In die Zentrifuge kommt keiner mehr
Auch die Esa-Verantwortlichen wissen nicht genau, was auf sie zukommt. Schließlich sind seit der letzten Auswahl 15 Jahre vergangen, die Tests wurden verändert und teilweise neu entworfen. Gerade im medizinischen Bereich wird auf manches heute verzichtet. "Wir setzen beispielsweise niemanden mehr in eine Zentrifuge", räumt Personalleiter Danesy mit einem alten Vorurteil auf. In den 60er Jahren habe man noch nicht genau gewusst, wie die Bedingungen im All den menschlichen Körper beeinflussen. Deshalb mussten die Astronauten in Auswahlverfahren in einer rotierenden Kapsel Rechenaufgaben lösen, während das Vielfache ihres Körpergewichts auf sie wirkte. Die körperliche Belastung ist dennoch enorm: Der Wechsel zwischen dem Druck in der Startphase und der späteren Schwerelosigkeit ist belastend für den Organismus. "Durch Blutverlagerungen sehen Astronauten deshalb auf Fotos oft etwas aufgedunsen aus", sagt Danesy. Auch die Bewegungen während der so genannten Weltraumspaziergänge in speziellen Anzügen sind anstrengend. "Dafür muss jemand aufgestellt sein", sagt Danesy. Für Raumspaziergänge wird beispielsweise in einem extrem tiefen Tauchbecken trainiert. Für die Fitness müssen die Kandidaten in der dritten Runde, dem medizinischen Teil der Tests, Überlebenstrainings in der Natur bei extremer Kälte absolvieren.

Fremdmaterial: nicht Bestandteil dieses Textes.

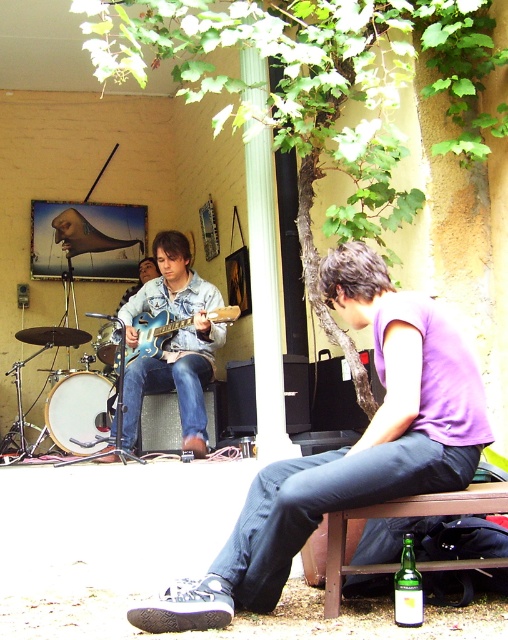
Question: Which object is positioned farthest from the brushed metal drum at center?

Choices:
 (A) matte blue guitar at center
 (B) blue metallic guitar at center
 (C) white drumhead at lower left
 (D) green glass bottle at lower right

Answer: (D)

Question: In this image, where is matte blue guitar at center located relative to green glass bottle at lower right?

Choices:
 (A) left
 (B) right

Answer: (A)

Question: Does white drumhead at lower left have a greater width compared to brushed metal drum at center?

Choices:
 (A) yes
 (B) no

Answer: (A)

Question: Can you confirm if green glass bottle at lower right is positioned below brushed metal drum at center?

Choices:
 (A) yes
 (B) no

Answer: (A)

Question: Which point is farther to the camera?

Choices:
 (A) (47, 429)
 (B) (161, 348)
 (C) (420, 616)
 (D) (206, 362)

Answer: (A)

Question: Based on their relative distances, which object is nearer to the green glass bottle at lower right?

Choices:
 (A) blue metallic guitar at center
 (B) brushed metal drum at center
 (C) white drumhead at lower left
 (D) matte blue guitar at center

Answer: (D)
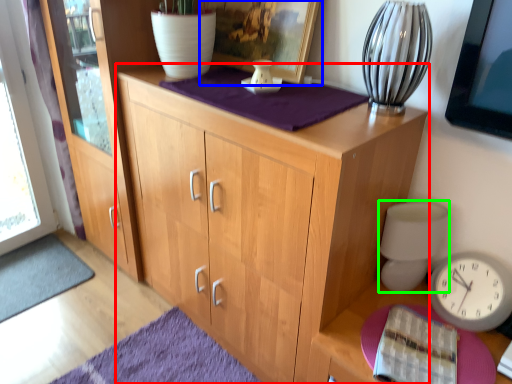
Question: Estimate the real-world distances between objects in this image. Which object is farther from cabinetry (highlighted by a red box), picture frame (highlighted by a blue box) or table lamp (highlighted by a green box)?

Choices:
 (A) picture frame
 (B) table lamp

Answer: (A)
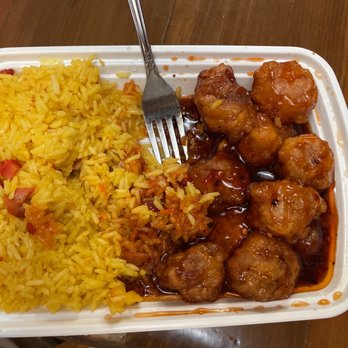
Locate an element on the screen. This screenshot has height=348, width=348. edge of serving tray is located at coordinates (176, 325).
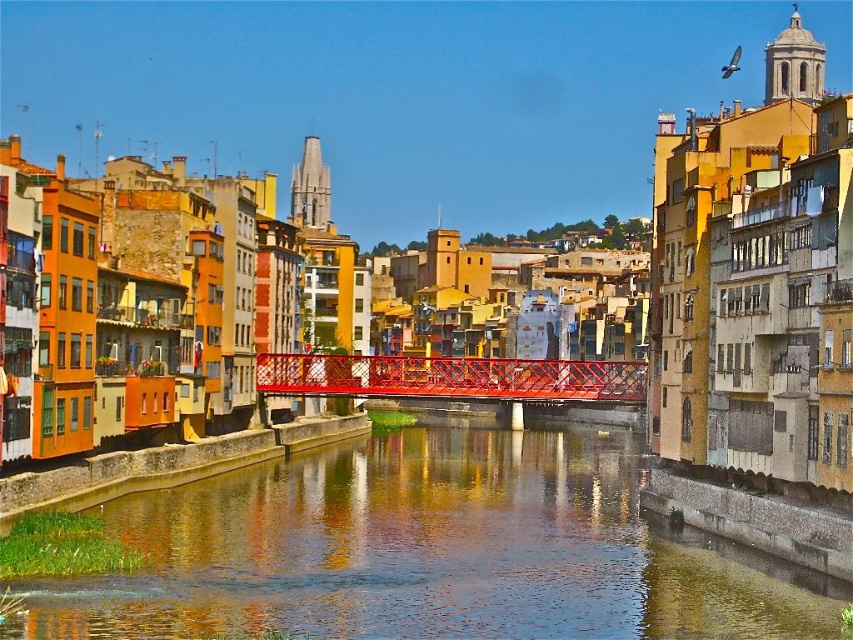
You are standing on the bank of the smooth concrete river at center and want to cross to the other side. The metallic red bridge at center is the only path available. Given that the bridge is 100 feet long, can you safely reach the other side without walking the entire length of the bridge?

The smooth concrete river at center is 93.69 feet away from the metallic red bridge at center. Since the bridge is 100 feet long, it is longer than the distance of the river, so yes, you can safely reach the other side without needing to walk the entire length of the bridge.

You are a city planner evaluating the space between the smooth concrete river at center and the metallic red bridge at center. If you want to install a 10 meter long decorative walkway between them, will there be enough space?

The smooth concrete river at center is narrower than the metallic red bridge at center, but the exact dimensions aren not provided. However, since the river is at the center and the bridge spans it, the bridge must be at least as wide as the river. The 10 meter walkway may fit if the bridge is wider, but without specific measurements, it is uncertain. The question cannot be definitively answered with the given information.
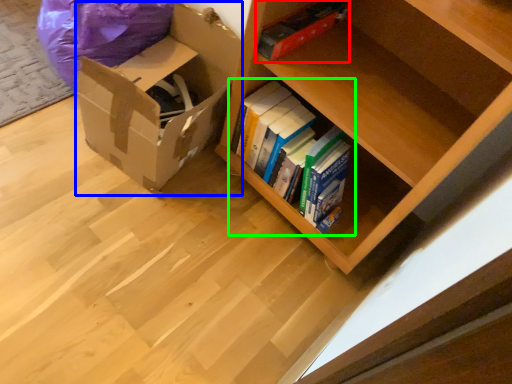
Question: Which object is the closest to the paperback book (highlighted by a red box)? Choose among these: cardboard box (highlighted by a blue box) or book (highlighted by a green box).

Choices:
 (A) cardboard box
 (B) book

Answer: (B)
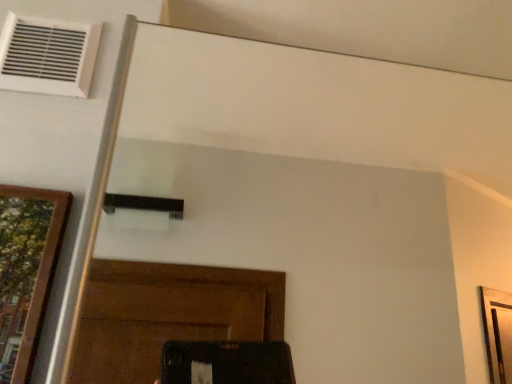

Nach der vorletzten Runde, die aus intensiven medizinischen Tests besteht, sollen etwa 40 Kandidaten übrig bleiben, so Damann: "Diese sind dann psychisch und physisch voll tauglich für den Einsatz als Astronaut." In Einzelinterviews wird dann der professionelle berufliche Hintergrund geprüft. Vier der 40 sollen schließlich voraussichtlich in das Korps aufgenommen werden und im Frühjahr 2009 mit dem Training beginnen. Durchschnittlich sieben Jahre dauert es dann, bis ein Astronaut seinen ersten Flug ins All absolviert. "Normalerweise wird aber jeder die Gelegenheit bekommen", sagt Danesy. Gerüchte, nach denen manche Mitglieder des Korps "immer nur auf der Bank" sitzen, seien nicht richtig. Es ist allerdings schon vorgekommen, dass einzelne Astronauten das Korps vorher verlassen haben, weil sie beruflich noch spannendere Angebote bekamen. Dass seine Leute gefragt sind, wundert Danesy nicht: "Wir haben schließlich phantastische Allroundtalente."